- **TASK TO COMPLETE**:
Locate and copy each line of the records that contains the string "operationType".

- **DATASET EXTRACT**:

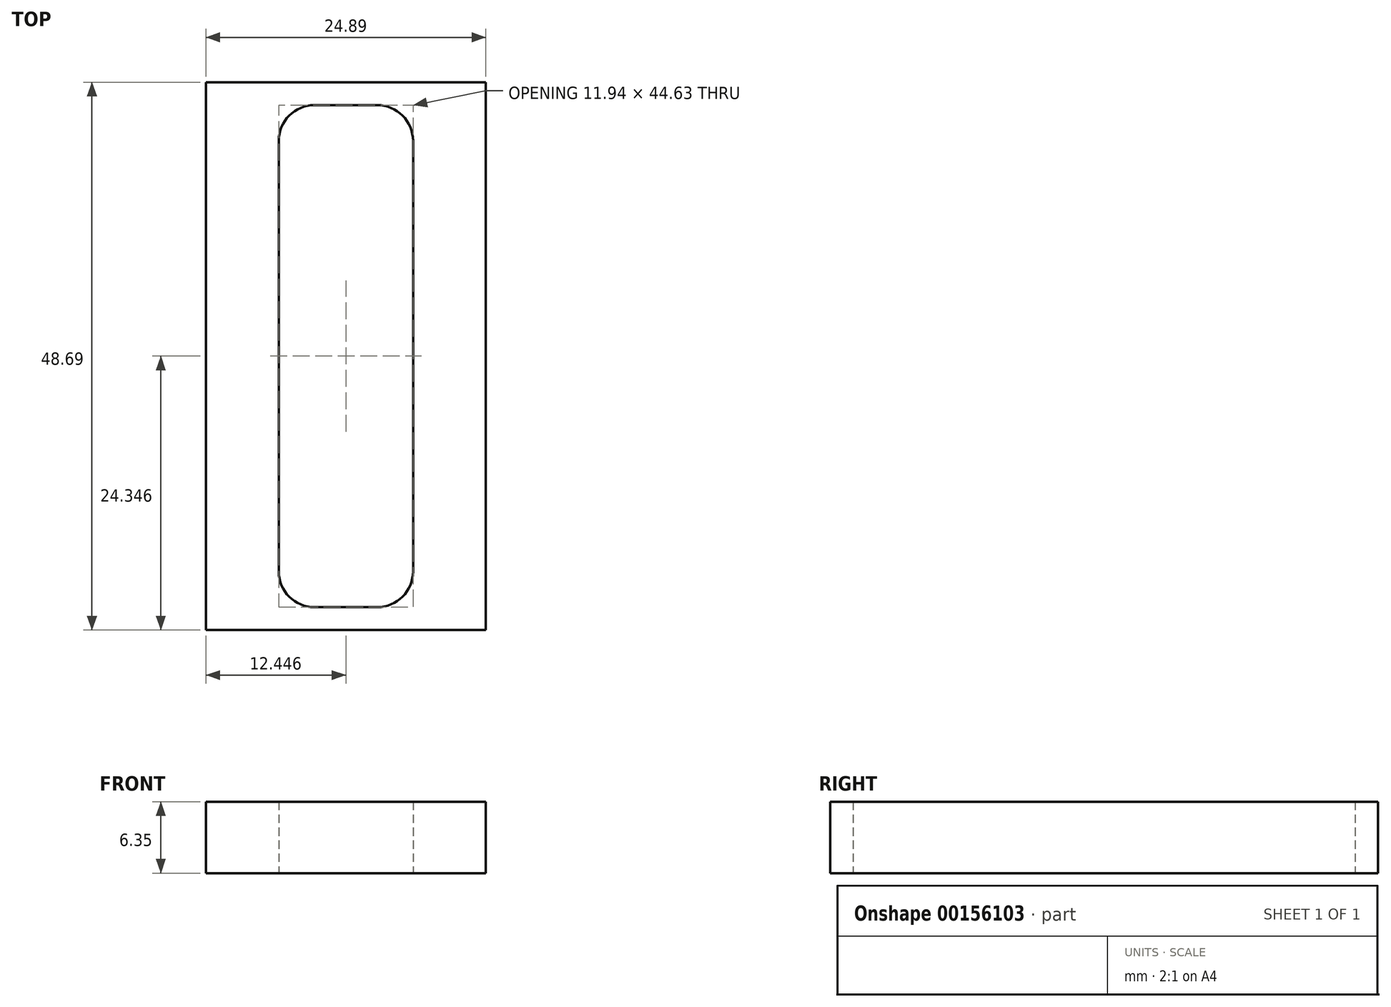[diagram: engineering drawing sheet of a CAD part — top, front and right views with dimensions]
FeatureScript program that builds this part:
annotation { "Feature Type Name" : "Feature", "Feature Type Description" : "" }
export const myFeature = defineFeature(function(context is Context, id is Id, definition is map)
    precondition{}
    {
        {
            var Q0;
            Q0=qCreatedBy(makeId("Top.planeOp"),FACE);
            var sketch = newSketch(context, id + "F0", { "sketchPlane" : qUnion([Q0])});
            skLineSegment(sketch, "E0.bottom", {"start": v(0, 0) * mm, "end": v(24.9, 0) * mm});
            skLineSegment(sketch, "E0.top", {"start": v(0, 48.7) * mm, "end": v(24.9, 48.7) * mm});
            skLineSegment(sketch, "E0.left", {"start": v(0, 0) * mm, "end": v(0, 48.7) * mm});
            skLineSegment(sketch, "E0.right", {"start": v(24.9, 0) * mm, "end": v(24.9, 48.7) * mm});
            skLineSegment(sketch, "E1.bottom", {"start": v(9.65, 46.66) * mm, "end": v(15.24, 46.66) * mm});
            skLineSegment(sketch, "E1.top", {"start": v(9.65, 2.03) * mm, "end": v(15.24, 2.03) * mm});
            skLineSegment(sketch, "E1.left", {"start": v(6.48, 43.48) * mm, "end": v(6.48, 5.2) * mm});
            skLineSegment(sketch, "E1.right", {"start": v(18.41, 43.48) * mm, "end": v(18.41, 5.2) * mm});
            skPoint(sketch, "E2.visualSharp", {"position": v(6.48, 46.66) * mm});
            skArc(sketch, "E2.filletArc", {"start": v(9.65, 46.66) * mm, "mid": v(7.4, 45.73) * mm, "end": v(6.48, 43.48) * mm});
            skPoint(sketch, "E3.visualSharp", {"position": v(18.41, 46.66) * mm});
            skArc(sketch, "E3.filletArc", {"start": v(18.41, 43.48) * mm, "mid": v(17.49, 45.73) * mm, "end": v(15.24, 46.66) * mm});
            skPoint(sketch, "E4.visualSharp", {"position": v(18.41, 2.03) * mm});
            skArc(sketch, "E4.filletArc", {"start": v(15.24, 2.03) * mm, "mid": v(17.49, 2.96) * mm, "end": v(18.41, 5.2) * mm});
            skPoint(sketch, "E5.visualSharp", {"position": v(6.48, 2.03) * mm});
            skArc(sketch, "E5.filletArc", {"start": v(6.48, 5.2) * mm, "mid": v(7.4, 2.96) * mm, "end": v(9.65, 2.03) * mm});
            skSolve(sketch);
        }
        {
            var Q0;
            Q0 = qSketchRegion(id + "F0", true);
            extrude(context, id + "F1", {"entities" : qUnion([Q0]), "depth" : 6.35 * mm});
        }
    });
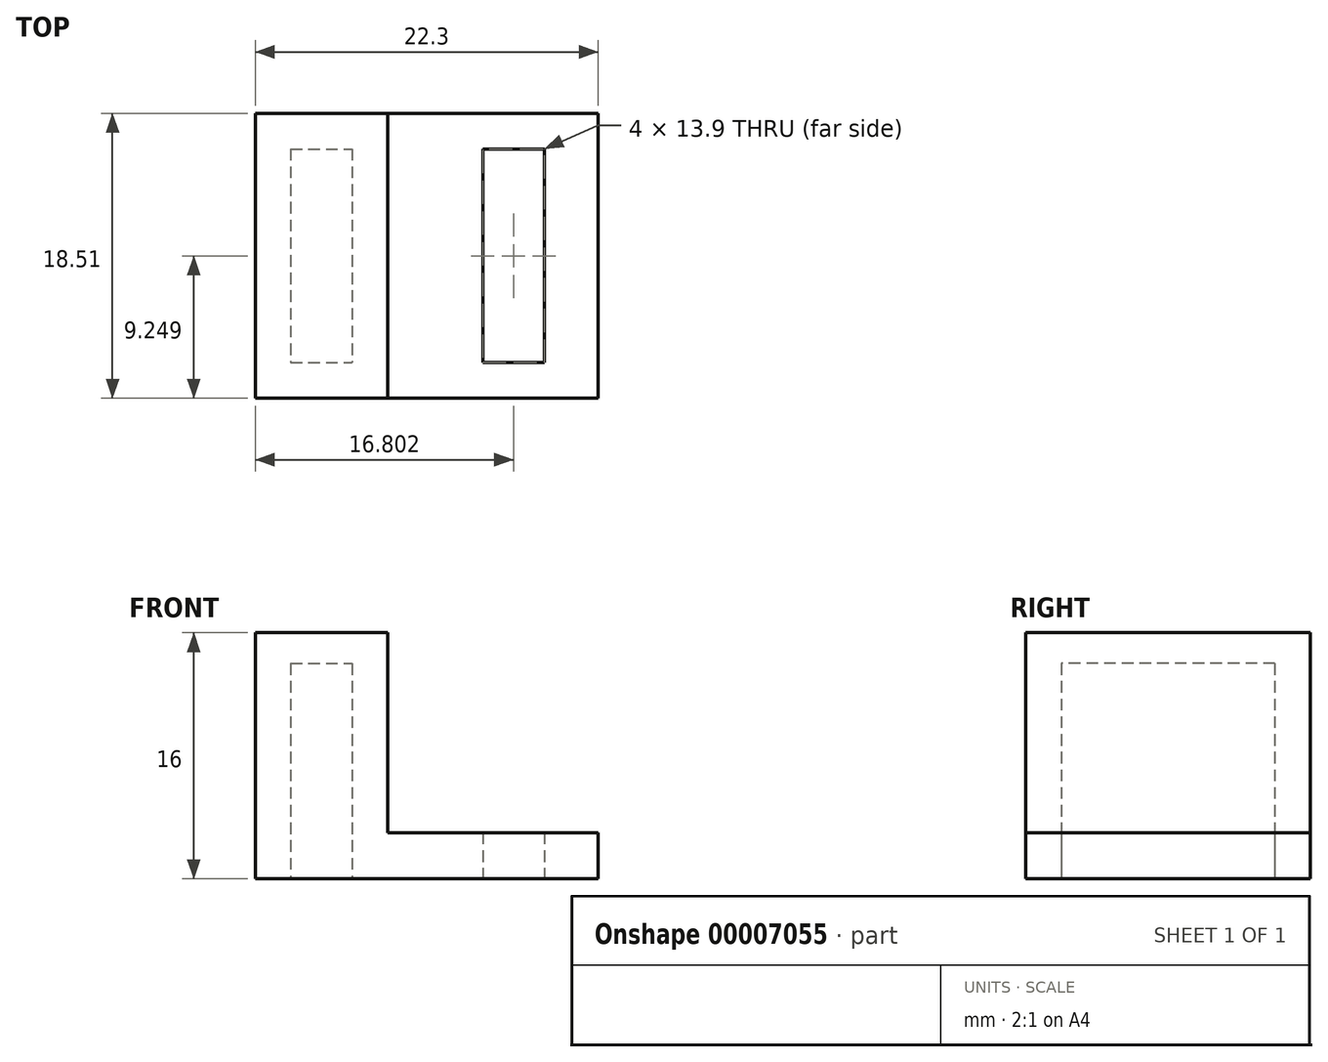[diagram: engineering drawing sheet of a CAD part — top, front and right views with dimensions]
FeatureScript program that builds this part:
annotation { "Feature Type Name" : "Feature", "Feature Type Description" : "" }
export const myFeature = defineFeature(function(context is Context, id is Id, definition is map)
    precondition{}
    {
        {
            var Q0;
            Q0=qCreatedBy(makeId("Top.planeOp"),FACE);
            var sketch = newSketch(context, id + "F0", { "sketchPlane" : qUnion([Q0])});
            skLineSegment(sketch, "E0.bottom", {"start": v(-48.96, 30.49) * mm, "end": v(-44.96, 30.49) * mm});
            skLineSegment(sketch, "E0.top", {"start": v(-48.96, 16.59) * mm, "end": v(-44.96, 16.59) * mm});
            skLineSegment(sketch, "E0.left", {"start": v(-48.96, 30.49) * mm, "end": v(-48.96, 16.59) * mm});
            skLineSegment(sketch, "E0.right", {"start": v(-44.96, 30.49) * mm, "end": v(-44.96, 16.59) * mm});
            skLineSegment(sketch, "E1", {"start": v(-44.96, 22.44) * mm, "end": v(-42.66, 22.44) * mm, "construction": true});
            skLineSegment(sketch, "E2", {"start": v(-42.66, 22.44) * mm, "end": v(-42.66, 42.18) * mm, "construction": true});
            skLineSegment(sketch, "E3", {"start": v(-42.66, 42.18) * mm, "end": v(-42.66, 0) * mm, "construction": true});
            skLineSegment(sketch, "E4", {"start": v(-46.96, 30.49) * mm, "end": v(-46.96, 32.79) * mm, "construction": true});
            skLineSegment(sketch, "E5", {"start": v(-46.96, 16.59) * mm, "end": v(-46.96, 14.29) * mm, "construction": true});
            skLineSegment(sketch, "E6", {"start": v(-42.66, 37.35) * mm, "end": v(-28.96, 37.35) * mm, "construction": true});
            skLineSegment(sketch, "E7", {"start": v(-28.96, 37.35) * mm, "end": v(-28.96, 6.43) * mm, "construction": true});
            skLineSegment(sketch, "E8", {"start": v(-46.96, 14.29) * mm, "end": v(-20.97, 14.29) * mm, "construction": true});
            skLineSegment(sketch, "E9", {"start": v(-48.96, 23.54) * mm, "end": v(-51.26, 23.54) * mm, "construction": true});
            skLineSegment(sketch, "E10", {"start": v(-51.26, 23.54) * mm, "end": v(-51.26, 42.06) * mm, "construction": true});
            skLineSegment(sketch, "E11", {"start": v(-51.26, 42.06) * mm, "end": v(-51.26, -3.78) * mm, "construction": true});
            skLineSegment(sketch, "E12", {"start": v(-46.96, 14.29) * mm, "end": v(-58.37, 14.29) * mm, "construction": true});
            skLineSegment(sketch, "E13.bottom", {"start": v(-51.26, 32.8) * mm, "end": v(-28.96, 32.8) * mm});
            skLineSegment(sketch, "E13.top", {"start": v(-51.26, 14.29) * mm, "end": v(-28.96, 14.29) * mm});
            skLineSegment(sketch, "E13.left", {"start": v(-51.26, 32.8) * mm, "end": v(-51.26, 14.29) * mm});
            skLineSegment(sketch, "E13.right", {"start": v(-28.96, 32.8) * mm, "end": v(-28.96, 14.29) * mm});
            skLineSegment(sketch, "E14", {"start": v(-44.96, 30.49) * mm, "end": v(-22.07, 30.49) * mm, "construction": true});
            skLineSegment(sketch, "E15", {"start": v(-44.96, 16.59) * mm, "end": v(-20.97, 16.59) * mm, "construction": true});
            skLineSegment(sketch, "E16", {"start": v(-28.96, 6.43) * mm, "end": v(-32.46, 6.43) * mm, "construction": true});
            skLineSegment(sketch, "E17", {"start": v(-32.46, 6.43) * mm, "end": v(-32.46, 38.78) * mm, "construction": true});
            skPoint(sketch, "E18.firstSnap0", {"position": v(-32.97, 16.59) * mm});
            skLineSegment(sketch, "E18.bottom", {"start": v(-32.46, 16.59) * mm, "end": v(-36.46, 16.59) * mm});
            skLineSegment(sketch, "E18.top", {"start": v(-32.46, 30.49) * mm, "end": v(-36.46, 30.49) * mm});
            skLineSegment(sketch, "E18.left", {"start": v(-32.46, 16.59) * mm, "end": v(-32.46, 30.49) * mm});
            skLineSegment(sketch, "E18.right", {"start": v(-36.46, 16.59) * mm, "end": v(-36.46, 30.49) * mm});
            skLineSegment(sketch, "E19", {"start": v(-42.66, 32.8) * mm, "end": v(-42.66, 14.29) * mm});
            skSolve(sketch);
        }
        {
            var Q0;
            Q0=makeQuery(id+"F0.imprint","IMPRINT",FACE,{"disambiguationData":[TD([[makeQuery(id+"F0.imprint","IMPRINT",EDGE,{"derivedFrom":sQuery(id+"F0.wireOp",EDGE,"E0.bottom")}),1.0]])]});
            extrude(context, id + "F1", {"entities" : qUnion([Q0]), "depth" : 14 * mm});
        }
        {
            var Q0;
            {var subQ0=sQuery(id+"F0.wireOp",EDGE,"E13.right");Q0=makeQuery(id+"F0.imprint","IMPRINT",FACE,{"disambiguationData":[TD([[makeQuery(id+"F0.imprint","IMPRINT",EDGE,{"derivedFrom":subQ0}),-1.0]])]});}
            extrude(context, id + "F2", {"entities" : qUnion([Q0]), "operationType" : NewBodyOperationType.ADD, "depth" : 3 * mm});
        }
        {
            var Q0;
            Q0=makeQuery(id+"F1.opExtrude","CAP_FACE",FACE,{"disambiguationData":[OSD([sQuery(id+"F0.wireOp",EDGE,"E0.bottom"),sQuery(id+"F0.wireOp",EDGE,"E0.top"),sQuery(id+"F0.wireOp",EDGE,"E0.left"),sQuery(id+"F0.wireOp",EDGE,"E0.right"),sQuery(id+"F0.wireOp",EDGE,"E13.bottom"),sQuery(id+"F0.wireOp",EDGE,"E13.top"),sQuery(id+"F0.wireOp",EDGE,"E13.left"),sQuery(id+"F0.wireOp",EDGE,"E19")])],"isStart":false});
            var sketch = newSketch(context, id + "F3", { "sketchPlane" : qUnion([Q0])});
            skLineSegment(sketch, "E20.bottom", {"start": v(-51.26, 32.8) * mm, "end": v(-42.66, 32.8) * mm});
            skLineSegment(sketch, "E20.top", {"start": v(-51.26, 14.29) * mm, "end": v(-42.66, 14.29) * mm});
            skLineSegment(sketch, "E20.left", {"start": v(-51.26, 32.8) * mm, "end": v(-51.26, 14.29) * mm});
            skLineSegment(sketch, "E20.right", {"start": v(-42.66, 32.8) * mm, "end": v(-42.66, 14.29) * mm});
            skSolve(sketch);
        }
        {
            var Q0;
            Q0 = qSketchRegion(id + "F3", true);
            extrude(context, id + "F4", {"entities" : qUnion([Q0]), "operationType" : NewBodyOperationType.ADD, "depth" : 2 * mm});
        }
    });
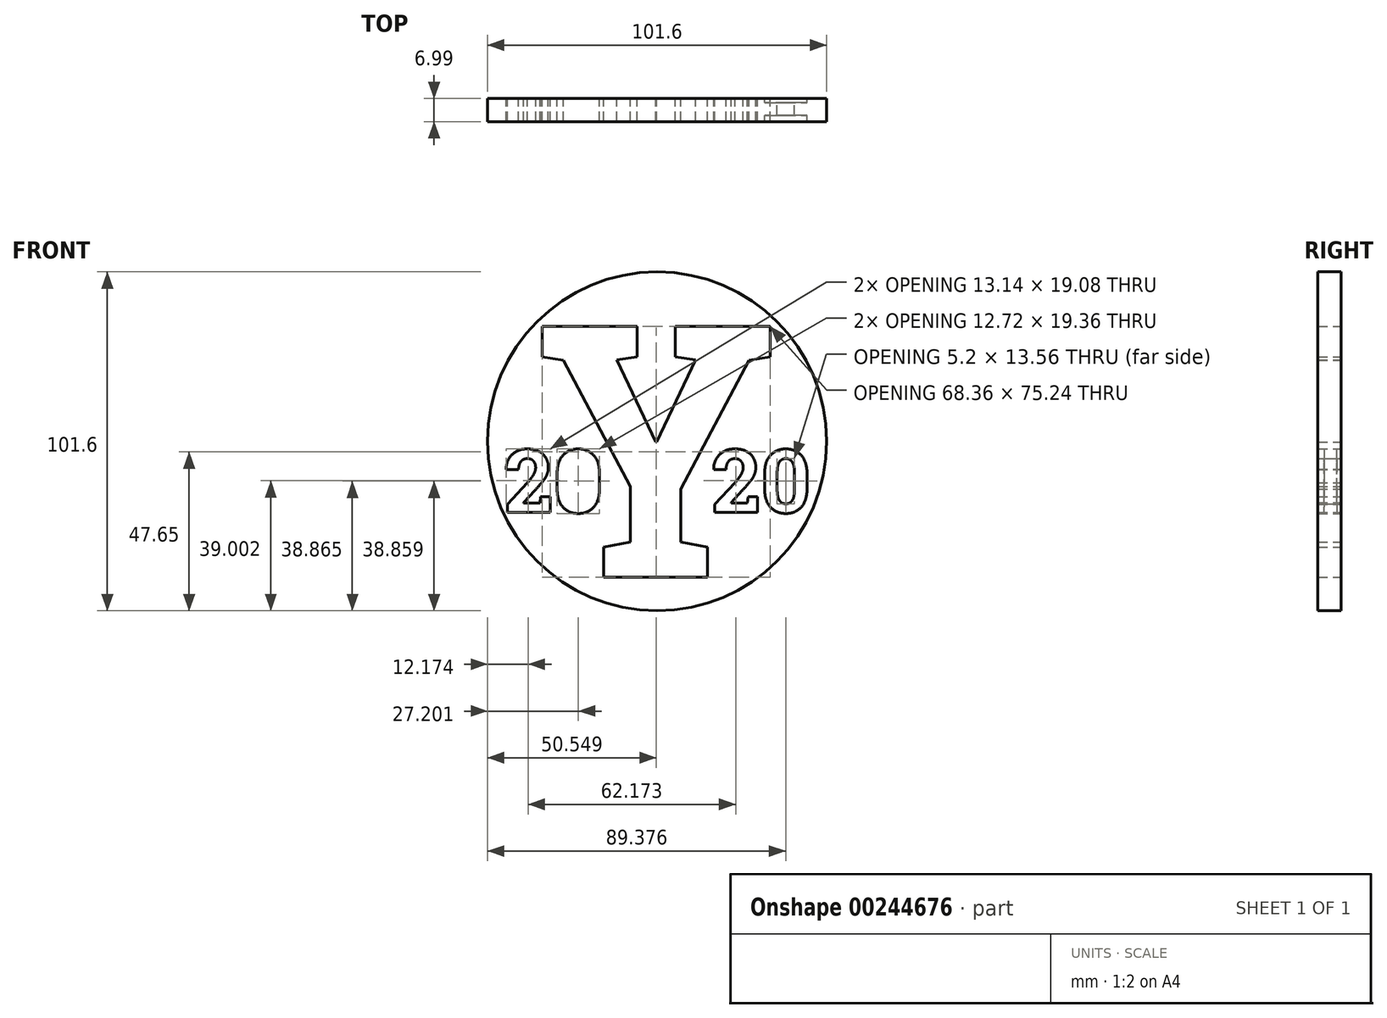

- **SOLVED EXERCISE**:
            extrude(context, id + "F2", {"entities" : qUnion([Q0]), "operationType" : NewBodyOperationType.ADD, "depth" : 3 * mm});
            extrude(context, id + "F4", {"entities" : qUnion([Q0]), "operationType" : NewBodyOperationType.ADD, "depth" : 2 * mm});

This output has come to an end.